After searching for some mp3 duplicate finders for Linux I finally found two good applications. One of them is DuMP3. In this blog post I will walk through the steps showing screenshots and measuring the performance.
Upon launching the application you will see the following window on your screen.
A very simple and clean interface. On the left side you will have to select the files that you want to compare and add them into the right pane. In my case all my collection is in one place which I added as shown below
Once you press the "Next" button the software will scan all the media in the directories that you selected in your right pane and it will make a list of file extensions that are contained in the directories. These will be shown in the following screen where you can select the file formats that you want to compare.
Seems like the software can find duplicates of images as well. That is neat! Anyway I just want audio de-duplication so I selected mp3, ogg and flac
Pressing "Next" will take you to a screen where you can tweak the comparison algorithm. I left the default values because I did not know how to tweak them yet.

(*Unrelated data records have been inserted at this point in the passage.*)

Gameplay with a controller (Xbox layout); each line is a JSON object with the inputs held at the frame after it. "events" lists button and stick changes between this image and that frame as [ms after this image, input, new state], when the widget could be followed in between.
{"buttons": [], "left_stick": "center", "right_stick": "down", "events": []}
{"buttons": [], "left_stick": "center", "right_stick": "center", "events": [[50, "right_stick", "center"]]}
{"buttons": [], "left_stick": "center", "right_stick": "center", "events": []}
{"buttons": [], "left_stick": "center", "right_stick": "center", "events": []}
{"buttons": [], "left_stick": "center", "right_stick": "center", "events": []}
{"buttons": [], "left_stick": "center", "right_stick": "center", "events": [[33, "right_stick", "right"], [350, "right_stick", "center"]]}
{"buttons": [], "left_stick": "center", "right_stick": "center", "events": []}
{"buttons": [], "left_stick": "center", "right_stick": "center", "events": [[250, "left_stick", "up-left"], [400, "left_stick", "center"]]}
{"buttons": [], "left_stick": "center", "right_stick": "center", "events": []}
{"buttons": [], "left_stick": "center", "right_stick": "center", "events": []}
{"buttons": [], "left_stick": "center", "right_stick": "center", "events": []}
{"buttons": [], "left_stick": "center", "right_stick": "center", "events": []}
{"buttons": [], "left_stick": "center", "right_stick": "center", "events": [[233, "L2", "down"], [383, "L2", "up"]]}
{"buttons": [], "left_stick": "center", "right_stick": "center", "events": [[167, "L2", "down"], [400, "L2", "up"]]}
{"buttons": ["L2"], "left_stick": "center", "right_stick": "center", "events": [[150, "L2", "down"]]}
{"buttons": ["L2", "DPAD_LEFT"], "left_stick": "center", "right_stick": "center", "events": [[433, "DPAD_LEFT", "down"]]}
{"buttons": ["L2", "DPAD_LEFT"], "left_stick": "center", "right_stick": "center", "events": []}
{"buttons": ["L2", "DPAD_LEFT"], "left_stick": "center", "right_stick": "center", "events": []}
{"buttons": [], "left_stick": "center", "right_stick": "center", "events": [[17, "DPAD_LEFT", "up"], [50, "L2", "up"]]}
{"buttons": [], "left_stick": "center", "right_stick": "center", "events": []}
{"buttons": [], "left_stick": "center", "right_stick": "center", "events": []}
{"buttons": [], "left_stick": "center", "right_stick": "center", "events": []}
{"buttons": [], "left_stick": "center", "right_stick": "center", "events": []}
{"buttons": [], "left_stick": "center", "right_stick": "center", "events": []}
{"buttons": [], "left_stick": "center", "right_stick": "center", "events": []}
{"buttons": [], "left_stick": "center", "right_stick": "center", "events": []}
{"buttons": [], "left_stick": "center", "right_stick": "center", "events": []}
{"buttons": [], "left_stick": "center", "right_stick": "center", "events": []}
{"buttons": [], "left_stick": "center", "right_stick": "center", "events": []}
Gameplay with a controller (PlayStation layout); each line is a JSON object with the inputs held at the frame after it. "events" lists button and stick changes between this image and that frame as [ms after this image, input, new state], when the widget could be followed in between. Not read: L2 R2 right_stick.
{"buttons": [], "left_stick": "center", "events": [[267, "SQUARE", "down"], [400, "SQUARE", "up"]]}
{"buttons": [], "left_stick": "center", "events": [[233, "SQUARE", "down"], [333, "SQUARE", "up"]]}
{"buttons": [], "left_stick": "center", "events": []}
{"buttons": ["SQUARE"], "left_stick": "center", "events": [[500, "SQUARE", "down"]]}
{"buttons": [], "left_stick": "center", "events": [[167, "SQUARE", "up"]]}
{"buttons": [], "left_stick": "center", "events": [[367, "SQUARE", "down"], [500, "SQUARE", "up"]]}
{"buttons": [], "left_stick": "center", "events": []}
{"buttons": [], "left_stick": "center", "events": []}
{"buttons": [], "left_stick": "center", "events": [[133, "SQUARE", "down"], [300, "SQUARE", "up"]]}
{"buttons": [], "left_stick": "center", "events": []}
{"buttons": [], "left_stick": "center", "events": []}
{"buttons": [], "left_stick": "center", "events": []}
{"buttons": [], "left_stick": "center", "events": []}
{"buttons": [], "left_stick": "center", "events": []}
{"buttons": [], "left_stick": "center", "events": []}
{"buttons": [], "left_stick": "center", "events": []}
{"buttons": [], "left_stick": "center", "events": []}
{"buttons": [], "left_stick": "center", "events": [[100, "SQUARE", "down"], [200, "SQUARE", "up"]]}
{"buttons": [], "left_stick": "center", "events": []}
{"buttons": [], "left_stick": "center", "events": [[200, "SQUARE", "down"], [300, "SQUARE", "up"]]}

When you are done changing the parameters, just press Next and the software should start scanning your collection. The software seems to be able to use multiple threads to make fingerprints for some audio files but not all. Or so it seems. For the first 130 files or so I saw that the software was using 50% of all 8 CPUs (4 real and 4 virtual due to Intel's HT) of my core i7 processor. But then after a while a strange thing happened. The scanning switched from multi-threaded to single threaded for some reason! That was very unfortunate. This is what is happening with DuMP3 everytime I use. Why would it not use all the processors when it is capable of it? May be only some formats lend to multi-threaded processing? What formats are these? Anyway this is so slow that it is totally unusable. I just ran in on a sample of about 500 files and it took 24 hours so far, yet it could only scan 475 files.
However it seems like it has done a good job at finding duplicate files. Still I cannot use it. I wish I knew what was wrong.